Why You Should Play Stamp Showdown
Stamp Showdown is another poker-adjacent game from Four Suit Studio, which delivered River Rats last year after a successful Kickstarter campaign in 2025. Where River Rats had players working together to build a single poker hand to defeat the titular bosses, Stamp Showdown is a competitive game, with each player trying to make the best hand. But where poker hands are usually built by random chance—with scoring based on betting and reading your opponents—in Stamp Showdown the hands are built through a series of swaps that make for some really intriguing decisions.
You start with only four cards in hand, which means that if you’re trying to build a hand that requires 5 cards (a full house, a straight, or a flush), then you really need a swap that gets you more than one card at once. And, of course, the more cards you manage to accumulate by the showdown, the better your chances are of building a good hand. So how do you get more than one card? Well, by matching multiple things at once.
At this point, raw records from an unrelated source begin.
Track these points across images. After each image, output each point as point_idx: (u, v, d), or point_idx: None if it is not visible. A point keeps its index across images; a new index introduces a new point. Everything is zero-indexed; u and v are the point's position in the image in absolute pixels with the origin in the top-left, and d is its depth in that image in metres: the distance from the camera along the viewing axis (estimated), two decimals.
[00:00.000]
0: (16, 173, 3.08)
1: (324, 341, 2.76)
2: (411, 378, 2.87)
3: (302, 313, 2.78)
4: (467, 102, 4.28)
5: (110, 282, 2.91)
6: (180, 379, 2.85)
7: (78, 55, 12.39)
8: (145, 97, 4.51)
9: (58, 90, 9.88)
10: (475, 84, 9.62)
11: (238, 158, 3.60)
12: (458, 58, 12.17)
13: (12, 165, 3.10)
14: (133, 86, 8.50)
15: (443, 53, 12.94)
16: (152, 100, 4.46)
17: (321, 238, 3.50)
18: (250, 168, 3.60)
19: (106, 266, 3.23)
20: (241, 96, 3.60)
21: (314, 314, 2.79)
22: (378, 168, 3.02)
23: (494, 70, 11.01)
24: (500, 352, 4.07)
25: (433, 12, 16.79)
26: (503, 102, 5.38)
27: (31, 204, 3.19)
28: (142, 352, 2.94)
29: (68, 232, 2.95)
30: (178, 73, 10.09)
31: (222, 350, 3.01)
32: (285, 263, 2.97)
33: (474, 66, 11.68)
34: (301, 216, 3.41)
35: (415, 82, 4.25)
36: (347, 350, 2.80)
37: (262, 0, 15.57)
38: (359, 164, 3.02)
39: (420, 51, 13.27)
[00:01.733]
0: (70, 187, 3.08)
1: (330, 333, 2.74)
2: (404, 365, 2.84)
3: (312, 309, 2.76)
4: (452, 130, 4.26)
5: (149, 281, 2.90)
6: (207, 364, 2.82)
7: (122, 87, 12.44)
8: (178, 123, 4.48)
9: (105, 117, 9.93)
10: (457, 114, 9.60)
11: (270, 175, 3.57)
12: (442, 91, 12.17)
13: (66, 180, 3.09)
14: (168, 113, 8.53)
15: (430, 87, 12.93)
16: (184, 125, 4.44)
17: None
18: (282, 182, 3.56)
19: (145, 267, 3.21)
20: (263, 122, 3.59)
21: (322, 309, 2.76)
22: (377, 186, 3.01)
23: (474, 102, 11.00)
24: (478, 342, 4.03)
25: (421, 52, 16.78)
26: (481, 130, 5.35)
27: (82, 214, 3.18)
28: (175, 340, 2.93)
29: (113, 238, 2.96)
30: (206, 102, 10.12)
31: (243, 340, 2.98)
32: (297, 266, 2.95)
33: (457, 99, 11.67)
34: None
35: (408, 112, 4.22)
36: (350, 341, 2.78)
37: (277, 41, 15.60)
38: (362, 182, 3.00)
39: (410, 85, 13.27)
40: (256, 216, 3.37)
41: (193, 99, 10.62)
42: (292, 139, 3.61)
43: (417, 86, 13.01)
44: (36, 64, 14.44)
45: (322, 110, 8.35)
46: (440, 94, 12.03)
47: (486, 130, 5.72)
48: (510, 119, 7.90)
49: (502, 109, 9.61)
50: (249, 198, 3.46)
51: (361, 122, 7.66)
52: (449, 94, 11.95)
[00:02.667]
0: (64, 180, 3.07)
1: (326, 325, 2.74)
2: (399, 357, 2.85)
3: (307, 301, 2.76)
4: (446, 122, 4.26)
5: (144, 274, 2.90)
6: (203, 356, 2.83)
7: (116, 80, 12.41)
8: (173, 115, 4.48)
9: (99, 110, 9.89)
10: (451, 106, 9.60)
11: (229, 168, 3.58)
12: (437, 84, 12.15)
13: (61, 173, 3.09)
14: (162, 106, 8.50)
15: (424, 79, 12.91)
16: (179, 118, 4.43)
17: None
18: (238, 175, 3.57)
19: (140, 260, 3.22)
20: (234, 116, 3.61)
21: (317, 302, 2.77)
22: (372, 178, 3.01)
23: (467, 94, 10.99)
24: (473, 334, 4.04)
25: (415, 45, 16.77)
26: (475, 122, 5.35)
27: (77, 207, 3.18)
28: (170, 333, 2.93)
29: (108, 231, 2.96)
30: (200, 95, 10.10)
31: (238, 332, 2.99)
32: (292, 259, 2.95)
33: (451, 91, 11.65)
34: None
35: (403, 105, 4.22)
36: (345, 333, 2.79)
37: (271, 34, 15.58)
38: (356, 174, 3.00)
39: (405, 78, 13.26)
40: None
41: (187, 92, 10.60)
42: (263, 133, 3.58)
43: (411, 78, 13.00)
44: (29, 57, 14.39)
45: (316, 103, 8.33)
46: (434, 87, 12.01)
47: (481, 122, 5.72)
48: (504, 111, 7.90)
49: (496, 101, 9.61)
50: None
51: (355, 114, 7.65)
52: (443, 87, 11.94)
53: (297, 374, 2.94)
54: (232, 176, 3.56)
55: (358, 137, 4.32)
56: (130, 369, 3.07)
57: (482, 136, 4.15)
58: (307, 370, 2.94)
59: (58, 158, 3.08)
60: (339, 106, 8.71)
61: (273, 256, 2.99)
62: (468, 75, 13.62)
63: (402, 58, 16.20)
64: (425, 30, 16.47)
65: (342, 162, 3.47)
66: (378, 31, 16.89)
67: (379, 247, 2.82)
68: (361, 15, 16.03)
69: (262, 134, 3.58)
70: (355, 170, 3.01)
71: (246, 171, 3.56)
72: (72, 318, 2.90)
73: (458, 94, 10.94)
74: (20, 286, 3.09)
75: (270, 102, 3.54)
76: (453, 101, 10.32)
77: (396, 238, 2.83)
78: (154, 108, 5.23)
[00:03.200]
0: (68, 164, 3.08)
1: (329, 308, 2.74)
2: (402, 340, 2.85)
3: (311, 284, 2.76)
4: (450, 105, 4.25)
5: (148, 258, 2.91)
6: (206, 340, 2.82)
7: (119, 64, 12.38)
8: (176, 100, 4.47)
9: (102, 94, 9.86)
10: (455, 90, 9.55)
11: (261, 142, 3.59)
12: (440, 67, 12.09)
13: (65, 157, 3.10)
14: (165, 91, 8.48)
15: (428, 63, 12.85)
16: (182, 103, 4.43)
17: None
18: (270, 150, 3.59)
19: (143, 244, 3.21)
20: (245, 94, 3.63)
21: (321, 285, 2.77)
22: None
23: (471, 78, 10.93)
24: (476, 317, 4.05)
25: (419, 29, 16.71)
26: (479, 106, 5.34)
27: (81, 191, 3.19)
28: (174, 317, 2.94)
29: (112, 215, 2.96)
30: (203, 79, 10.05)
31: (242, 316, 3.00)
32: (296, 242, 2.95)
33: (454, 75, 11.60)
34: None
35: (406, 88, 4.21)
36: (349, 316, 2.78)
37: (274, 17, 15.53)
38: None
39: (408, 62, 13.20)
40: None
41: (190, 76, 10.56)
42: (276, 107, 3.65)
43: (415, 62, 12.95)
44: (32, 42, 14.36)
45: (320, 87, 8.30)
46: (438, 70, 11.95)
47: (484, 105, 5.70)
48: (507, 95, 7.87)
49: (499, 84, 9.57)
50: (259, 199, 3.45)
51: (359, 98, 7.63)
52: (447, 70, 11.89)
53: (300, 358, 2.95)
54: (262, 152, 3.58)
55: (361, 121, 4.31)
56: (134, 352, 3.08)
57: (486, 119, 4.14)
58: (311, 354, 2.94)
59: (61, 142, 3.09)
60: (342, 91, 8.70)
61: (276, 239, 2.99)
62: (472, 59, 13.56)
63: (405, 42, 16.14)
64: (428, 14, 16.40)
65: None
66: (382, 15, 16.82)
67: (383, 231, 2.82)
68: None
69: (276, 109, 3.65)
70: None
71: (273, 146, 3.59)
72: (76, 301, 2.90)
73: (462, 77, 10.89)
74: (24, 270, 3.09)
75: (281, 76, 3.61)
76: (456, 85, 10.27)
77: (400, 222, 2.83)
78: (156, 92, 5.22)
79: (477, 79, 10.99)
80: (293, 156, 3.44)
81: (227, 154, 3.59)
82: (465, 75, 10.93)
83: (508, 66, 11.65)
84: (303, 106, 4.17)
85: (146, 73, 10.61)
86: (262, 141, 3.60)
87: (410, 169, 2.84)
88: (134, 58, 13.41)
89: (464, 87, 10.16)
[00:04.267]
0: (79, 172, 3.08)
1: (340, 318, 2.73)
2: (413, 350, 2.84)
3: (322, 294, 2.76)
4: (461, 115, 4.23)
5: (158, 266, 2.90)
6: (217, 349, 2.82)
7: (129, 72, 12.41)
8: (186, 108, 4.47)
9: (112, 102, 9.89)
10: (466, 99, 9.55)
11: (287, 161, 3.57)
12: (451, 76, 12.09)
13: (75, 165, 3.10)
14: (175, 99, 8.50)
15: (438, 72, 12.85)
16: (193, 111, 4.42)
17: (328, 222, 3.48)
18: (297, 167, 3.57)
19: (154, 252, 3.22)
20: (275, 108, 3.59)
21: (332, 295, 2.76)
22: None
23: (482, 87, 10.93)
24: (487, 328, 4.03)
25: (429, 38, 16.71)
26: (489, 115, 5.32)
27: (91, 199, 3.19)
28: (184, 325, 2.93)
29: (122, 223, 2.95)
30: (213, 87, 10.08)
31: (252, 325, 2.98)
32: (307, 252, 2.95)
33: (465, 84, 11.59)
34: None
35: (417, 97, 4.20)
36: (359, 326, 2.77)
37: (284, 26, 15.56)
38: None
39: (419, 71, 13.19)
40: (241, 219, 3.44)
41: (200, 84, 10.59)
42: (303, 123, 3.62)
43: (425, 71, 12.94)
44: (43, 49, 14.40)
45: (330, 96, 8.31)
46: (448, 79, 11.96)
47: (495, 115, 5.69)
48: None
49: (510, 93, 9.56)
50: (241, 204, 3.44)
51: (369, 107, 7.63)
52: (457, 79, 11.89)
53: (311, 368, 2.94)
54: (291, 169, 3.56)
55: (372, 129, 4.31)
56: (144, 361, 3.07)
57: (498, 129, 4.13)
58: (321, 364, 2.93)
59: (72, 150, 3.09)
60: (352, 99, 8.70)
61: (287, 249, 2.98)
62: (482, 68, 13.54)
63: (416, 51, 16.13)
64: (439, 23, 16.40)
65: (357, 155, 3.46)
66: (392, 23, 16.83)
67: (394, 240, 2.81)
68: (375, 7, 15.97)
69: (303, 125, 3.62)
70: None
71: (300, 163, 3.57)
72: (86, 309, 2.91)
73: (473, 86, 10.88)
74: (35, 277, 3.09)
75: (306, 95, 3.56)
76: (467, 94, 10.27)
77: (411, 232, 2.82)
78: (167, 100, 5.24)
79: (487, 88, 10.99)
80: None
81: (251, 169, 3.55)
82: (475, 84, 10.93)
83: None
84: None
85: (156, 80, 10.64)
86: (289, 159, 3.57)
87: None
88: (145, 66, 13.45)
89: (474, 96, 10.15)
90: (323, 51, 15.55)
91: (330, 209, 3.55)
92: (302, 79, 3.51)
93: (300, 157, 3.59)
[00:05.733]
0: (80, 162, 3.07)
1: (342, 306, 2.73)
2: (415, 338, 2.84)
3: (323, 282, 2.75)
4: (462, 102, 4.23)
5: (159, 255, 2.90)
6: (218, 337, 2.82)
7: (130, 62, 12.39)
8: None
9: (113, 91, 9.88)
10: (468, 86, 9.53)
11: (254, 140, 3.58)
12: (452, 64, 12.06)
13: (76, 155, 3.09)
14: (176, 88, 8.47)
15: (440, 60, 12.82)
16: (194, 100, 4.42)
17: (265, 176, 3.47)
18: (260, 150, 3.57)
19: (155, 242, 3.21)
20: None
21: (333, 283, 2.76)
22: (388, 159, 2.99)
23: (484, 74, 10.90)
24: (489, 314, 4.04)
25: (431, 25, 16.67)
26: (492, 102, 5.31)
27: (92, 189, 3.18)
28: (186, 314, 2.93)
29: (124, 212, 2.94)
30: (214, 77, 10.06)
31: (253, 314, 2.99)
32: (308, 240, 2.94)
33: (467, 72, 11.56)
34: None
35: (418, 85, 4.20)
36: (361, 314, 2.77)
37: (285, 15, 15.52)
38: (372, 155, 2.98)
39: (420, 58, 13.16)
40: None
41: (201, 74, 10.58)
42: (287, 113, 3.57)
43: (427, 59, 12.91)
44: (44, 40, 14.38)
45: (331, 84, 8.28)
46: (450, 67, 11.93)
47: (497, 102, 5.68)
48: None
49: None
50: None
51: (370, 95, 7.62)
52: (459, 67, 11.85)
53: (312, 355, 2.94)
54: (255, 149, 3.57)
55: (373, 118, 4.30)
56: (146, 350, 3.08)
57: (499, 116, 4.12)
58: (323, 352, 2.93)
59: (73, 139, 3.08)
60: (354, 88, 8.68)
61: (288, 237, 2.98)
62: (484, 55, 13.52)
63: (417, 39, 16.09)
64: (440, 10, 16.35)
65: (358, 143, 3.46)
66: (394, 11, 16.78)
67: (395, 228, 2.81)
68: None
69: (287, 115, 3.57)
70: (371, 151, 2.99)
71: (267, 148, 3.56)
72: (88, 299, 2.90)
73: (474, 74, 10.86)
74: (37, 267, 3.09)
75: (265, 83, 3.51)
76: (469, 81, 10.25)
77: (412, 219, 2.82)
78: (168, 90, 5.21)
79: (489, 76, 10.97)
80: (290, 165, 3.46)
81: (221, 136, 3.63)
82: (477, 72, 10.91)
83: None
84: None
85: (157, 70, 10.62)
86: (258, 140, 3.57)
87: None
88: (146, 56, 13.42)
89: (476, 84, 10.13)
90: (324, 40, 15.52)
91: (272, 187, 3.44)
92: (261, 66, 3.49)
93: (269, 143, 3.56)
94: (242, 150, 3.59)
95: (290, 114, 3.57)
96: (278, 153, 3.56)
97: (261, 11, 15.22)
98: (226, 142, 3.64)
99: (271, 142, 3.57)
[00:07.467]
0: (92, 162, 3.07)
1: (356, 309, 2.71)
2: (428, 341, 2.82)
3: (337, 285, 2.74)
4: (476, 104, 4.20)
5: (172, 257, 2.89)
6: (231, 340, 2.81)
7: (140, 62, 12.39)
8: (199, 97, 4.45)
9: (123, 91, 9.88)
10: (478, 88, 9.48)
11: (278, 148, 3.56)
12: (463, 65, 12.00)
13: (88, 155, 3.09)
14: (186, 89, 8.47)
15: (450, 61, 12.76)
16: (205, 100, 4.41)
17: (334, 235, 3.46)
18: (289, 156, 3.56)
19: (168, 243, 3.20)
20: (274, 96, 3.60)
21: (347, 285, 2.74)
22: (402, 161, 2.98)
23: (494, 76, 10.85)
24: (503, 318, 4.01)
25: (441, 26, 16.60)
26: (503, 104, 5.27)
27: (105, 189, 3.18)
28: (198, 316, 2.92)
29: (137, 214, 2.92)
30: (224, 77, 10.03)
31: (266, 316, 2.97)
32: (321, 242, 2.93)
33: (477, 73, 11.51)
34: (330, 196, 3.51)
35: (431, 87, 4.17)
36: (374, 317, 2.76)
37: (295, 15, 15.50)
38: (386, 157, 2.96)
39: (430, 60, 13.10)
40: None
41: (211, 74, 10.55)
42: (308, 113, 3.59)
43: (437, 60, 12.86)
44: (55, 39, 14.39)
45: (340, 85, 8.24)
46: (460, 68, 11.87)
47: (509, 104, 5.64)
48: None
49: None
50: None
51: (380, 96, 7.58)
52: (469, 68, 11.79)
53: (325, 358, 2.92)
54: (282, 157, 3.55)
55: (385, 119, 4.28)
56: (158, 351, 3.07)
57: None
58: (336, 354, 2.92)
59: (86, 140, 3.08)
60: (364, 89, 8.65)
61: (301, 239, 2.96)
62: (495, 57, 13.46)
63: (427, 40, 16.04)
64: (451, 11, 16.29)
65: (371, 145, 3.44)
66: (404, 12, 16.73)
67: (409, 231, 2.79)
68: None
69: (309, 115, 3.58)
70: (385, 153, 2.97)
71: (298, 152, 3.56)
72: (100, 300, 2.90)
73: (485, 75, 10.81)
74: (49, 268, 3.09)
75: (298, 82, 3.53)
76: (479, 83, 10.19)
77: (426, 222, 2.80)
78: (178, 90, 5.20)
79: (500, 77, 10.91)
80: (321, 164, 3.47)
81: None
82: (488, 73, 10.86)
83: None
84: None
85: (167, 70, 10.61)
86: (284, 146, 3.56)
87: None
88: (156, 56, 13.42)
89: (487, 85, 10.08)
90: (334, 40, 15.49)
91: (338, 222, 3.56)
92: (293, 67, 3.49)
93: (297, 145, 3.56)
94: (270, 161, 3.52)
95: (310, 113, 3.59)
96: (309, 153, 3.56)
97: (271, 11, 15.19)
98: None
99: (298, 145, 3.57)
In the photo above, the player on the left played a 10 of Spades, hoping to collect three cards (all of the Spades) at once. However, the player on the right played a Jack, which means they get to go first—and with no matches, they can take any single card. If they take the King, the other player still gets three cards, so it may make more sense for them to take one of the Spades, simply to reduce the number of cards the second player will get.
In many instances, you may have to make difficult choices about which card to play, not only because it determines which cards you can swap with but also because it determines the player order. The higher the card you play, the earlier you’ll get to swap—but that means somebody else might potentially swap for that high card, making their hand better than yours. Trying to dump your low cards means that you go late, which makes for a totally unpredictable market. You might just end up with another low card, but sometimes a better card gets swapped in that nobody else is able to take.
The nature of the swaps makes some things particularly hard to do. For instance, getting a four-of-a-kind is hard because you can never swap away any of the other three that you’ve collected, and you need to have the right suit to swap for the fourth. Also, you’re always required to swap one card, so ideally you want to get at least 6 cards in hand—there have been games where I had a full house, but then had to break it up because I needed to swap one of the cards!
The game feels really simple and doesn’t take long to explain, but I’ve played several times and I really love the way it tickles my brain, pondering which card in my hand to swap and hoping that the turn order works out in my favor. It’s just a very intriguing system, and most of the times when I’ve taught the game to people, I could see them having some “aha!” moments throughout the game as things started to click.
I like discovering new games that can be played with traditional poker decks, and this is certainly one that you could just play with whatever deck you have lying around. But if you want to support Four Suit Studio and more games like this, it’s also a pretty reasonable price for a cute custom deck of cards that fits the theme of the game.